7. THE CATHEDRALS OF ART
By Florine Stettheimer (1942)

This batty, beautiful candy-colored picture shows the grand staircase of the Met flanked by pillars that read AMERICAN ART and ART IN AMERICA. On the left is MoMA, its director Alfred Barr relaxing in front of a pair of Picassos. Figures from Matisse and Rousseau dash by. The artist appears as a sexy young thing, joined by figures from the early American avant-garde. A totem pole, a birthday cake, and a great painting.


8. MEZZETIN
By Jean Antoine Watteau (1718–1720)

This powdery but powerful little picture of a man in a park, strumming and singing to an unseen someone, has the dignity, vulnerability, delicacy, and humanity of Mozart’s music. When you see this lone character, you are deeply in touch with the way in which all the world’s a stage. It shows the birth of our sensibility of doubt, loneliness, and love.


9. FEMALE FIGURE
Cycladic, Neolithic (ca. 4,500–4,000 b.c.)
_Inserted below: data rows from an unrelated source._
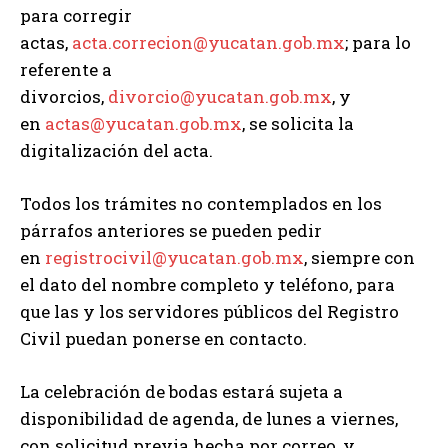
para corregir
actas,
acta.correcion@yucatan.gob.mx
; para lo
referente a
divorcios,
divorcio@yucatan.gob.mx
, y
en
actas@yucatan.gob.mx
, se solicita la
digitalización del acta.
Todos los trámites no contemplados en los
párrafos anteriores se pueden pedir
en
registrocivil@yucatan.gob.mx
, siempre con
el dato del nombre completo y teléfono, para
que las y los servidores públicos del Registro
Civil puedan ponerse en contacto.
La celebración de bodas estará sujeta a
disponibilidad de agenda, de lunes a viernes,
con solicitud previa hecha por correo, y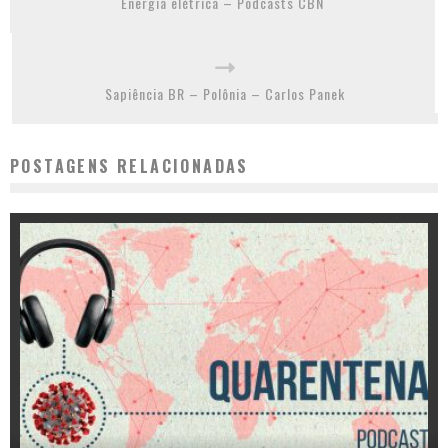
Energia elétrica – Podcasts CBN
Sapiência BR – Polônia – Carlos Panek
POSTAGENS RELACIONADAS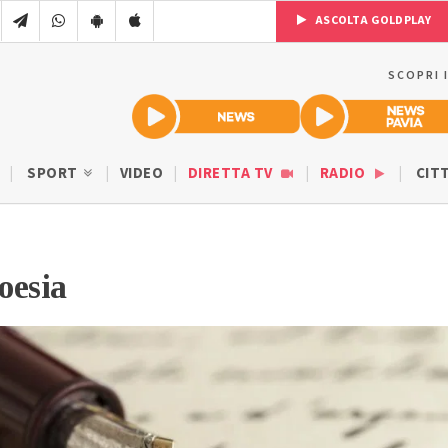
ASCOLTA GOLDPLAY
SCOPRI 
SPORT
VIDEO
DIRETTA TV
RADIO
CIT
oesia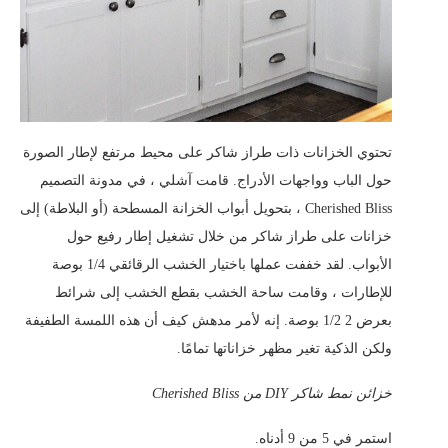
تحتوي الخزانات ذات طراز شاكر على محيط مرتفع لإطار الصورة
حول الباب وواجهات الأدراج. قامت آشلي ، في مدونة التصميم
Cherished Bliss ، بتحويل أبواب الخزانة المسطحة (أو البلاطة) إلى
خزانات على طراز شاكر من خلال تشغيل إطار رفيع حول
الأبواب. لقد خففت عملها باختيار الخشب الرقائقي 1/4 بوصة
للإطارات ، وقامت ساحة الخشب بقطع الخشب إلى شرائط
بعرض 2 1/2 بوصة. إنه لأمر مدهش كيف أن هذه اللمسة الطفيفة
ولكن الذكية تغير مظهر خزاناتها تمامًا.
خزائن نمط شاكر DIY من Cherished Bliss
استمر في 5 من 9 أدناه.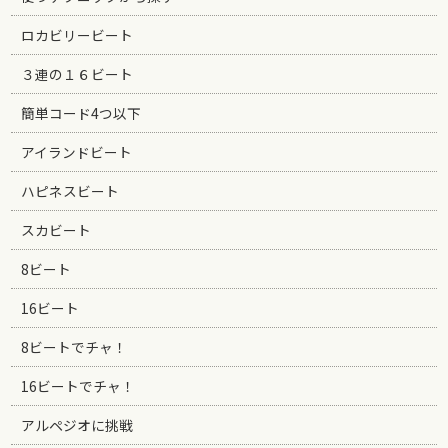
ロカビリービート
３連の１６ビート
簡単コード4つ以下
アイランドビート
ハピネスビート
スカビート
8ビート
16ビート
8ビートでチャ！
16ビートでチャ！
アルペジオに挑戦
This is the oldest figurative sculpture on exhibit at the Met, and it’s a powerhouse. An elegant headless female figure, she has enormously exaggerated buttocks and thighs like thickly padded plates. These objects may have been meant to ensure pregnancy, aid in safe childbirth, and assist in breast-feeding. It’s impossible to prove, but I think the first great artists are likely to have been women.


10. THE HARVESTERS
By Pieter Brueghel the Elder (1565)

The yellowest painting in premodern art history, The Harvesters is a picture Karl Marx and Coco Chanel could love. It’s the first realistic depiction of peasant workers’ strengths, shortcomings, and daily habits. The harvester snoozes in the foreground; you can follow him to men and women gathering wheat, then to a wagon carrying the product to ships sailing for foreign ports. You’re seeing not just a gorgeous golden picture but an entire section of society at work.